═══ MATERIAL FOR THIS EXERCISE

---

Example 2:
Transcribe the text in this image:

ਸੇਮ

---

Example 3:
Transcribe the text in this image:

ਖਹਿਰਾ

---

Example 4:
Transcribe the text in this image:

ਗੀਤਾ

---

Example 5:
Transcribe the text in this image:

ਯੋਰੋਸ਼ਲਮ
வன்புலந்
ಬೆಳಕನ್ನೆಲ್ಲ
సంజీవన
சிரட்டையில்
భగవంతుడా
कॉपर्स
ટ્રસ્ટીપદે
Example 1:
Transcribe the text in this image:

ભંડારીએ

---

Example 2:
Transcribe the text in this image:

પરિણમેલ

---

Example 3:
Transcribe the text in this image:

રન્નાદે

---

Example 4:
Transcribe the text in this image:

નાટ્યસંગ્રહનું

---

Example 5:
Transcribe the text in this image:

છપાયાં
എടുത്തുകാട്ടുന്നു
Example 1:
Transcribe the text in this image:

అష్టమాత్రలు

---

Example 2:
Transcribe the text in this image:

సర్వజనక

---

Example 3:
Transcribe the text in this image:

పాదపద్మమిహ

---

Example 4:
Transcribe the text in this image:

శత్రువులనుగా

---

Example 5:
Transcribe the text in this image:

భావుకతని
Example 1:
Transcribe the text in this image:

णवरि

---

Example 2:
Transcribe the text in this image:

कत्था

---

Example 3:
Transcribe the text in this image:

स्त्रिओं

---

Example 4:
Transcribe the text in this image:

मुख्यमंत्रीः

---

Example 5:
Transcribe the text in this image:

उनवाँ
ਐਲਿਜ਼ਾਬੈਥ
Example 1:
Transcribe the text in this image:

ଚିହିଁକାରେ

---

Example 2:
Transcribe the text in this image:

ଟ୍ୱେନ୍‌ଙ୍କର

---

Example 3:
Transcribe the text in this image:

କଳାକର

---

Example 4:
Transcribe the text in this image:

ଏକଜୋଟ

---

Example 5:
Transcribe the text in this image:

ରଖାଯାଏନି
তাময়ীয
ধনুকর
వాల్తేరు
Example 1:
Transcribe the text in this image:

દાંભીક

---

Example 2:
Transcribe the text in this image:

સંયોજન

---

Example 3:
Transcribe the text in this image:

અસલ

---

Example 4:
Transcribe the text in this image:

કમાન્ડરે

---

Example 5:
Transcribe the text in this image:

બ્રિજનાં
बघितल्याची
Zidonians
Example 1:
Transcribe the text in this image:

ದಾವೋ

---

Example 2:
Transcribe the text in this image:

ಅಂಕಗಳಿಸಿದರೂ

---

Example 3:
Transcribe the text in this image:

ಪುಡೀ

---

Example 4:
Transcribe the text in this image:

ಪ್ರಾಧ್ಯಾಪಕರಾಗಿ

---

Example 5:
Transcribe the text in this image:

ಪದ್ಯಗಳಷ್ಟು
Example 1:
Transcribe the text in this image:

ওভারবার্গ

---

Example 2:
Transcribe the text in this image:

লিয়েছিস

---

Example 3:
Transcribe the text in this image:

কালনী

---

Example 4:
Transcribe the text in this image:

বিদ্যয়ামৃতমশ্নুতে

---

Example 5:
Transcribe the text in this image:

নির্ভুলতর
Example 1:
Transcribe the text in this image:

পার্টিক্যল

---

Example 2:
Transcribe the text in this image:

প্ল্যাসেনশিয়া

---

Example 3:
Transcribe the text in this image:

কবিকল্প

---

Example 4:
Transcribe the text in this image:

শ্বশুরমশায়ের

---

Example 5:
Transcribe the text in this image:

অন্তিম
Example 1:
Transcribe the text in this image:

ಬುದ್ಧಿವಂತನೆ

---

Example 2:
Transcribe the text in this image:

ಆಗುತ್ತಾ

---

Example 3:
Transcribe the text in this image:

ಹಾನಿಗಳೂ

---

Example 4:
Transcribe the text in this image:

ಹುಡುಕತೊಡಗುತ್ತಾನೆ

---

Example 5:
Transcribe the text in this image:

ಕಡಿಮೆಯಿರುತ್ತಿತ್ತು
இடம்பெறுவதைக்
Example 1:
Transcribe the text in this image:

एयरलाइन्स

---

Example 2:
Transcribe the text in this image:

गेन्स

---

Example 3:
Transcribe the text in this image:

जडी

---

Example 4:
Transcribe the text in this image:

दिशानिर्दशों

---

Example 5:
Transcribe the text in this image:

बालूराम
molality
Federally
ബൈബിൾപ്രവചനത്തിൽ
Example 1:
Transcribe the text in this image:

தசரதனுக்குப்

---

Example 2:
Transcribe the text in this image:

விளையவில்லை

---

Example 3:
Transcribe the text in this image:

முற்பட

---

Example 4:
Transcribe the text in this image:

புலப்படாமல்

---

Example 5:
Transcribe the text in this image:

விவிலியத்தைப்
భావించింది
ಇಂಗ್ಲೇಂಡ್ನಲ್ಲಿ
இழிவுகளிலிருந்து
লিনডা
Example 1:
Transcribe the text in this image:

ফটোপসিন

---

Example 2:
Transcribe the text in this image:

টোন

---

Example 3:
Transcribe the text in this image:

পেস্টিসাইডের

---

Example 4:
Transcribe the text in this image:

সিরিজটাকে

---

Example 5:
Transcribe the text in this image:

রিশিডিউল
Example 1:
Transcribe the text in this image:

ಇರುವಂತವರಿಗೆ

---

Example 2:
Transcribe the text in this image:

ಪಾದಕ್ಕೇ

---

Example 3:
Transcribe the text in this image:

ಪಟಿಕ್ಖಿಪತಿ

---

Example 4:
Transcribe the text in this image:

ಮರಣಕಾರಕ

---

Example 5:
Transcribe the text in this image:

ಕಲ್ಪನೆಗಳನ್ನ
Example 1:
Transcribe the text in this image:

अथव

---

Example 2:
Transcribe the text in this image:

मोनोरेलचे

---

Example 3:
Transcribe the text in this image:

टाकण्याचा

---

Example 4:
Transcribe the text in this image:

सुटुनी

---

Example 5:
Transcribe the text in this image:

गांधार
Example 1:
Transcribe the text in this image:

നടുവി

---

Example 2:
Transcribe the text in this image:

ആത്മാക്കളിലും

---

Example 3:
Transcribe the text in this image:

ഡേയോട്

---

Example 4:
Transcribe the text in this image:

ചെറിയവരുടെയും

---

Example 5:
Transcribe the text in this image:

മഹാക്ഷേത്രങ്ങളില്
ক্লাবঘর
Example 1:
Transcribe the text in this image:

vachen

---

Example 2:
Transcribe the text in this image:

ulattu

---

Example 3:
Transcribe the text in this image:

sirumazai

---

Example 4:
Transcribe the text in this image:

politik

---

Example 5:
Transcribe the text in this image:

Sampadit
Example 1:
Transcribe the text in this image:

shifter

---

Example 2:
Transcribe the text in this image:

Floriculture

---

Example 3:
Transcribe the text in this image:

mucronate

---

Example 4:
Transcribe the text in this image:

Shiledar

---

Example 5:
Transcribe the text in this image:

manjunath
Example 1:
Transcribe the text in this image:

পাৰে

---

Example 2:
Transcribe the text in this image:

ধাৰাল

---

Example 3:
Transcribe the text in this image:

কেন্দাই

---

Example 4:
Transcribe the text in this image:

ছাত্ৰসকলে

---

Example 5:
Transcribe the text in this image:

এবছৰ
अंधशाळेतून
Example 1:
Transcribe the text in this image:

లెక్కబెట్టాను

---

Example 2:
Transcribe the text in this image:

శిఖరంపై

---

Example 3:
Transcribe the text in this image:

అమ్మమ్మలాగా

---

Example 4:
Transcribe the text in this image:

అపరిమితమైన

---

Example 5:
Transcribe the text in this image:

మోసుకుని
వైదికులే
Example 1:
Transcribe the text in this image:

══════

### DESCRIPTION OF THE TASK
Every single line of the data above must be set down again exactly.

### EXERCISE SOLUTION
---

Example 2:
Transcribe the text in this image:

ਸੇਮ

---

Example 3:
Transcribe the text in this image:

ਖਹਿਰਾ

---

Example 4:
Transcribe the text in this image:

ਗੀਤਾ

---

Example 5:
Transcribe the text in this image:

ਯੋਰੋਸ਼ਲਮ
வன்புலந்
ಬೆಳಕನ್ನೆಲ್ಲ
సంజీవన
சிரட்டையில்
భగవంతుడా
कॉपर्स
ટ્રસ્ટીપદે
Example 1:
Transcribe the text in this image:

ભંડારીએ

---

Example 2:
Transcribe the text in this image:

પરિણમેલ

---

Example 3:
Transcribe the text in this image:

રન્નાદે

---

Example 4:
Transcribe the text in this image:

નાટ્યસંગ્રહનું

---

Example 5:
Transcribe the text in this image:

છપાયાં
എടുത്തുകാട്ടുന്നു
Example 1:
Transcribe the text in this image:

అష్టమాత్రలు

---

Example 2:
Transcribe the text in this image:

సర్వజనక

---

Example 3:
Transcribe the text in this image:

పాదపద్మమిహ

---

Example 4:
Transcribe the text in this image:

శత్రువులనుగా

---

Example 5:
Transcribe the text in this image:

భావుకతని
Example 1:
Transcribe the text in this image:

णवरि

---

Example 2:
Transcribe the text in this image:

कत्था

---

Example 3:
Transcribe the text in this image:

स्त्रिओं

---

Example 4:
Transcribe the text in this image:

मुख्यमंत्रीः

---

Example 5:
Transcribe the text in this image:

उनवाँ
ਐਲਿਜ਼ਾਬੈਥ
Example 1:
Transcribe the text in this image:

ଚିହିଁକାରେ

---

Example 2:
Transcribe the text in this image:

ଟ୍ୱେନ୍‌ଙ୍କର

---

Example 3:
Transcribe the text in this image:

କଳାକର

---

Example 4:
Transcribe the text in this image:

ଏକଜୋଟ

---

Example 5:
Transcribe the text in this image:

ରଖାଯାଏନି
তাময়ীয
ধনুকর
వాల్తేరు
Example 1:
Transcribe the text in this image:

દાંભીક

---

Example 2:
Transcribe the text in this image:

સંયોજન

---

Example 3:
Transcribe the text in this image:

અસલ

---

Example 4:
Transcribe the text in this image:

કમાન્ડરે

---

Example 5:
Transcribe the text in this image:

બ્રિજનાં
बघितल्याची
Zidonians
Example 1:
Transcribe the text in this image:

ದಾವೋ

---

Example 2:
Transcribe the text in this image:

ಅಂಕಗಳಿಸಿದರೂ

---

Example 3:
Transcribe the text in this image:

ಪುಡೀ

---

Example 4:
Transcribe the text in this image:

ಪ್ರಾಧ್ಯಾಪಕರಾಗಿ

---

Example 5:
Transcribe the text in this image:

ಪದ್ಯಗಳಷ್ಟು
Example 1:
Transcribe the text in this image:

ওভারবার্গ

---

Example 2:
Transcribe the text in this image:

লিয়েছিস

---

Example 3:
Transcribe the text in this image:

কালনী

---

Example 4:
Transcribe the text in this image:

বিদ্যয়ামৃতমশ্নুতে

---

Example 5:
Transcribe the text in this image:

নির্ভুলতর
Example 1:
Transcribe the text in this image:

পার্টিক্যল

---

Example 2:
Transcribe the text in this image:

প্ল্যাসেনশিয়া

---

Example 3:
Transcribe the text in this image:

কবিকল্প

---

Example 4:
Transcribe the text in this image:

শ্বশুরমশায়ের

---

Example 5:
Transcribe the text in this image:

অন্তিম
Example 1:
Transcribe the text in this image:

ಬುದ್ಧಿವಂತನೆ

---

Example 2:
Transcribe the text in this image:

ಆಗುತ್ತಾ

---

Example 3:
Transcribe the text in this image:

ಹಾನಿಗಳೂ

---

Example 4:
Transcribe the text in this image:

ಹುಡುಕತೊಡಗುತ್ತಾನೆ

---

Example 5:
Transcribe the text in this image:

ಕಡಿಮೆಯಿರುತ್ತಿತ್ತು
இடம்பெறுவதைக்
Example 1:
Transcribe the text in this image:

एयरलाइन्स

---

Example 2:
Transcribe the text in this image:

गेन्स

---

Example 3:
Transcribe the text in this image:

जडी

---

Example 4:
Transcribe the text in this image:

दिशानिर्दशों

---

Example 5:
Transcribe the text in this image:

बालूराम
molality
Federally
ബൈബിൾപ്രവചനത്തിൽ
Example 1:
Transcribe the text in this image:

தசரதனுக்குப்

---

Example 2:
Transcribe the text in this image:

விளையவில்லை

---

Example 3:
Transcribe the text in this image:

முற்பட

---

Example 4:
Transcribe the text in this image:

புலப்படாமல்

---

Example 5:
Transcribe the text in this image:

விவிலியத்தைப்
భావించింది
ಇಂಗ್ಲೇಂಡ್ನಲ್ಲಿ
இழிவுகளிலிருந்து
লিনডা
Example 1:
Transcribe the text in this image:

ফটোপসিন

---

Example 2:
Transcribe the text in this image:

টোন

---

Example 3:
Transcribe the text in this image:

পেস্টিসাইডের

---

Example 4:
Transcribe the text in this image:

সিরিজটাকে

---

Example 5:
Transcribe the text in this image:

রিশিডিউল
Example 1:
Transcribe the text in this image:

ಇರುವಂತವರಿಗೆ

---

Example 2:
Transcribe the text in this image:

ಪಾದಕ್ಕೇ

---

Example 3:
Transcribe the text in this image:

ಪಟಿಕ್ಖಿಪತಿ

---

Example 4:
Transcribe the text in this image:

ಮರಣಕಾರಕ

---

Example 5:
Transcribe the text in this image:

ಕಲ್ಪನೆಗಳನ್ನ
Example 1:
Transcribe the text in this image:

अथव

---

Example 2:
Transcribe the text in this image:

मोनोरेलचे

---

Example 3:
Transcribe the text in this image:

टाकण्याचा

---

Example 4:
Transcribe the text in this image:

सुटुनी

---

Example 5:
Transcribe the text in this image:

गांधार
Example 1:
Transcribe the text in this image:

നടുവി

---

Example 2:
Transcribe the text in this image:

ആത്മാക്കളിലും

---

Example 3:
Transcribe the text in this image:

ഡേയോട്

---

Example 4:
Transcribe the text in this image:

ചെറിയവരുടെയും

---

Example 5:
Transcribe the text in this image:

മഹാക്ഷേത്രങ്ങളില്
ক্লাবঘর
Example 1:
Transcribe the text in this image:

vachen

---

Example 2:
Transcribe the text in this image:

ulattu

---

Example 3:
Transcribe the text in this image:

sirumazai

---

Example 4:
Transcribe the text in this image:

politik

---

Example 5:
Transcribe the text in this image:

Sampadit
Example 1:
Transcribe the text in this image:

shifter

---

Example 2:
Transcribe the text in this image:

Floriculture

---

Example 3:
Transcribe the text in this image:

mucronate

---

Example 4:
Transcribe the text in this image:

Shiledar

---

Example 5:
Transcribe the text in this image:

manjunath
Example 1:
Transcribe the text in this image:

পাৰে

---

Example 2:
Transcribe the text in this image:

ধাৰাল

---

Example 3:
Transcribe the text in this image:

কেন্দাই

---

Example 4:
Transcribe the text in this image:

ছাত্ৰসকলে

---

Example 5:
Transcribe the text in this image:

এবছৰ
अंधशाळेतून
Example 1:
Transcribe the text in this image:

లెక్కబెట్టాను

---

Example 2:
Transcribe the text in this image:

శిఖరంపై

---

Example 3:
Transcribe the text in this image:

అమ్మమ్మలాగా

---

Example 4:
Transcribe the text in this image:

అపరిమితమైన

---

Example 5:
Transcribe the text in this image:

మోసుకుని
వైదికులే
Example 1:
Transcribe the text in this image:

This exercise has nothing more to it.